### GIVEN PASSAGE
Cinema and the Novel

Illustration by Fran Pulido of woman by window thinking what to write with book birds flying past window.

I always loved the medium of film. Despite the inevitable restrictions of writing what is essentially a blueprint rather than a finished article, I tried my hand at scriptwriting before I ever attempted a novel. That experience taught me a lot, particularly about narrative structure. When I turned to writing prose fiction, it made me keenly aware of differences and similarities, and the ongoing relationship between moving pictures and the written word.

Cinema and the novel have been on intimate terms since the earliest days of silent film and it is arguably surprising that the relationship developed the way it did. But first steps leave deep imprints, and what the pioneers of early cinema wanted to do, above all, was to tell a story. So, it was to the written word, and to the novel in particular, that they turned for inspiration. During the era of silent film, for instance, around one hundred adaptations of Dickens’s novels were made.

In the early days, the relationship between cinema and the novel was somewhat one-sided, although it didn’t take long before the fledgling art form started to exert an influence over the established one. Today, it is accepted that literary agents will woo film production companies, Hollywood scouts will attend the major book fairs, and publishers and booksellers will salivate at the prospect of a ‘movie tie-in’. After all, in the Best Film category of the Academy Awards, the majority of winners have been adaptations. For an author, seeing your novel transformed for the big screen might be a joyful or a bittersweet experience. For readers, a screen adaptation, even a mediocre one, is curiously alluring: we know what we’re getting, and there’s a satisfaction to be found in responding to it in a second medium.

The ties that bind cinema and the novel go beyond mere commercial opportunity. We’ve all grown up watching films; we’re all expert at ‘reading’ film narrative. It’s inevitable, then, that readers will talk about books in terms of ‘a film running in my head’ and that novelists will produce prose that is recognisably cinematic or filmic. The rise and rise of the feature film, alongside its rival, ‘the long form’, has also affected writers’ approach to ‘story’. We’re used to the great film directors being given the accolade auteur (author), a term which has annoyed many a screenwriter, but film terminology has also increasingly crept into the way people talk – and think – about fiction.

### EXTRACTED INFORMATION
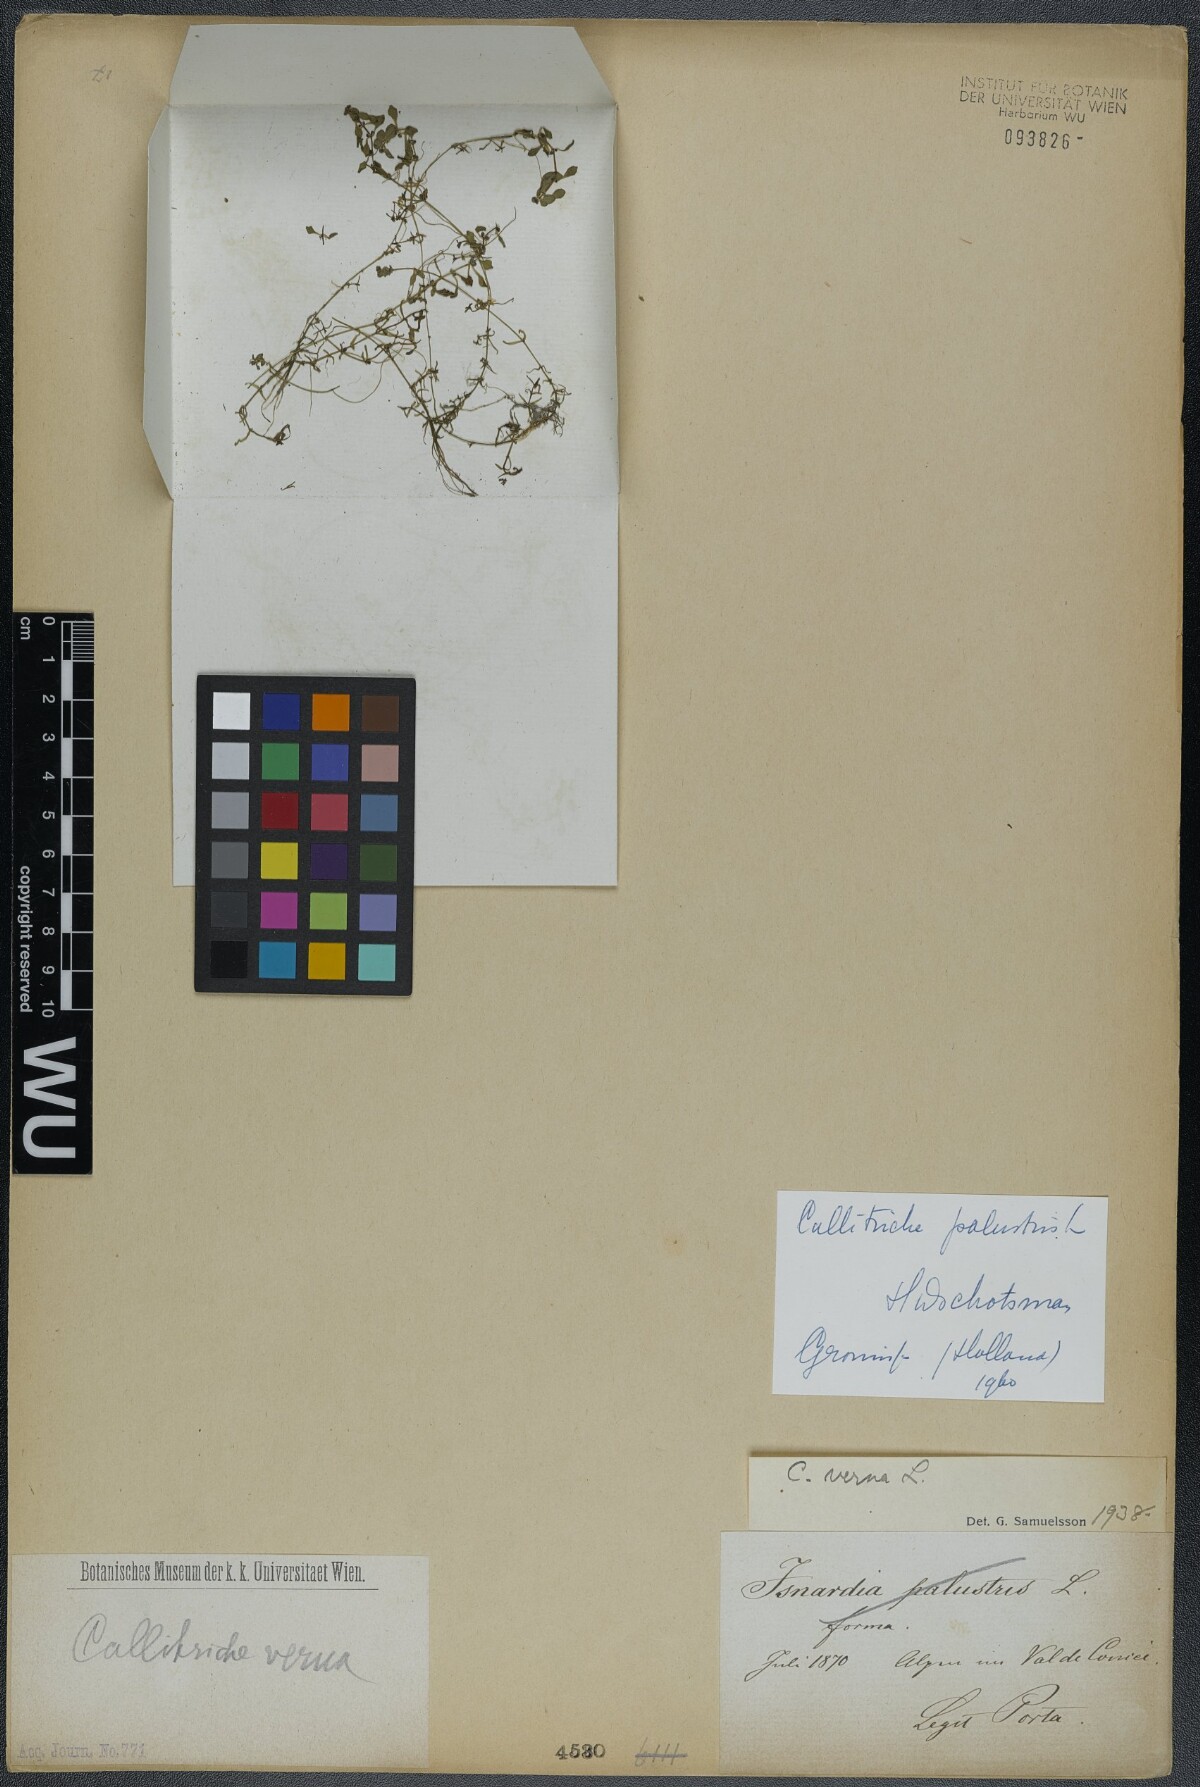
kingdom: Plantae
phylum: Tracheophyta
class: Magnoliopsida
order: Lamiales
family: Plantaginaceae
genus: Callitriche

...

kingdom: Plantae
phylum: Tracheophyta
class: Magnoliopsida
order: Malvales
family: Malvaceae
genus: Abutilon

### WORK REQUIRED
In the text on cinema and the novel, about how many adaptations of Dickens's novels were made during the silent film era?

### RESULT OF THE EXERCISE
Around one hundred.